SAVANNAH, Ga.—Soldiers of the 9th Infantry Regiment made a desperate retreat as North Korean troops closed in around them. A wounded, 18-year-old Army Pfc. Luther Herschel Story feared his injuries would slow down his company, so he stayed behind to cover their withdrawal.
Story’s actions in the Korean War on Sept. 1, 1950, would ensure he was remembered. He was awarded the Medal of Honor, the nation’s highest military honor, which is now displayed alongside his portrait at the National Infantry Museum, an hour’s drive from his hometown of Americus, Georgia.
But Story was never seen alive again, and his resting place long remained a mystery.
“In my family, we always believed that he would never be found,” said Judy Wade, Story’s niece and closest surviving relative.
That changed in April when the U.S. military revealed lab tests had matched DNA from Wade and her late mother to bones of an unidentified American soldier recovered from Korea in October 1950. The remains belonged to Story, a case agent told Wade over the phone. After nearly 73 years, he was coming home.
A Memorial Day burial with military honors was scheduled Monday at the Andersonville National Cemetery. A police escort with flashing lights escorted Story’s casket through the streets of nearby Americus on Wednesday after it arrived in Georgia.
“I don’t have to worry about him anymore,” said Wade, who was born four years after her uncle went missing overseas. “I’m just glad he’s home.”
Among those celebrating Story’s return was former President Jimmy Carter. When Story was a young boy, according to Wade, his family lived and worked in Plains on land owned by Carter’s father, James Earl Carter Sr.
Jimmy Carter, 98, has been under hospice care at his home in Plains since February. Jill Stuckey, superintendent of the Jimmy Carter National Historical Park, said she shared the news about Story with Carter as soon as she heard it.
“Oh, there was a big smile on his face,” Stuckey said. “He was very excited to know that a hero was coming home.”
Story grew up about 150 miles (241 kilometers) south of Atlanta in Sumter County, where his father was a sharecropper. As a young boy, Story, who had a keen sense of humor and liked baseball, joined his parents and older siblings in the fields to help harvest cotton. The work was hard, and it didn’t pay much.
“Momma talked about eating sweet potatoes three times a day,” said Wade, whose mother, Gwendolyn Story Chambliss, was Luther Story’s older sister. “She used to talk about how at night her fingers would be bleeding from picking cotton out of the bolls. Everybody in the family had to do it for them to exist.”
The family eventually moved to Americus, the county’s largest city, where Story’s parents found better work. He enrolled in high school, but soon set his sights on joining the military in the years following World War II.
In 1948, his mother agreed to sign papers allowing Story to enlist in the Army.

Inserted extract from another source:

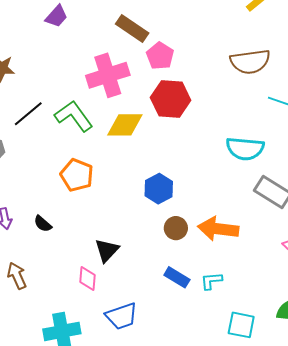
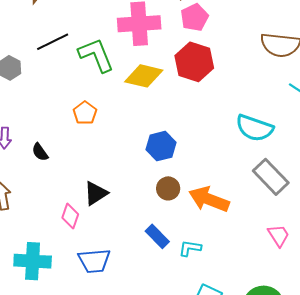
orange pentagon: (77, 175) -> (85, 113), size x0.7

She listed his birthdate as July 20, 1931. But Wade said she later obtained a copy of her uncle’s birth certificate that showed he was born in 1932—which would have made him just 16 when he joined.
Story left school during his sophomore year. In the summer of 1950 he deployed with Company A of the 1st Battalion, 9th Infantry Regiment to Korea around the time the war began.
On Sept. 1, 1950, near the village of Agok on the Naktong River, Story’s unit came under attack by three divisions of North Korean troops that moved to surround the Americans and cut off their escape.
Story seized a machine gun and fired on enemy soldiers crossing the river, killing or wounding about 100, according to his Medal of Honor citation. As his company commander ordered a retreat, Story rushed into a road and threw grenades into an approaching truck carrying North Korean troops and ammunition. Despite being wounded, he continued fighting.
“Realizing that his wounds would hamper his comrades, he refused to retire to the next position but remained to cover the company’s withdrawal,” Story’s award citation said. “When last seen he was firing every weapon available and fighting off another hostile assault.”
Story was presumed dead. He would have been 18 years old, according to the birth certificate Wade obtained.
In 1951, his father received Story’s Medal of Honor at a Pentagon ceremony. Story was also posthumously promoted to corporal.
About a month after Story went missing in Korea, the U.S. military recovered a body in the area where he was last seen fighting. The unidentified remains were buried with other unknown service members at the National Memorial Cemetery of the Pacific in Hawaii.
According to the Defense POW/MIA Accounting Agency, more than 7,500 Americans who served in the Korean War remain missing or their remains have not been identified. That’s roughly 20 percent of the nearly 37,000 U.S. service members who died in the war.
Remains of the unknown soldier recovered near Agok were disinterred in 2021 as part of a broader military effort to determine the identities of several hundred Americans who died in the war. Eventually scientists compared DNA from the bones with samples submitted by Wade and her mother before she died in 2017. They made a successful match.
President Joe Biden announced the breakthrough April 26 in Washington, joined by South Korean President Yoon Suk Yeol.
“Today, we can return him to his family,” Biden said of Story, “and to his rest.”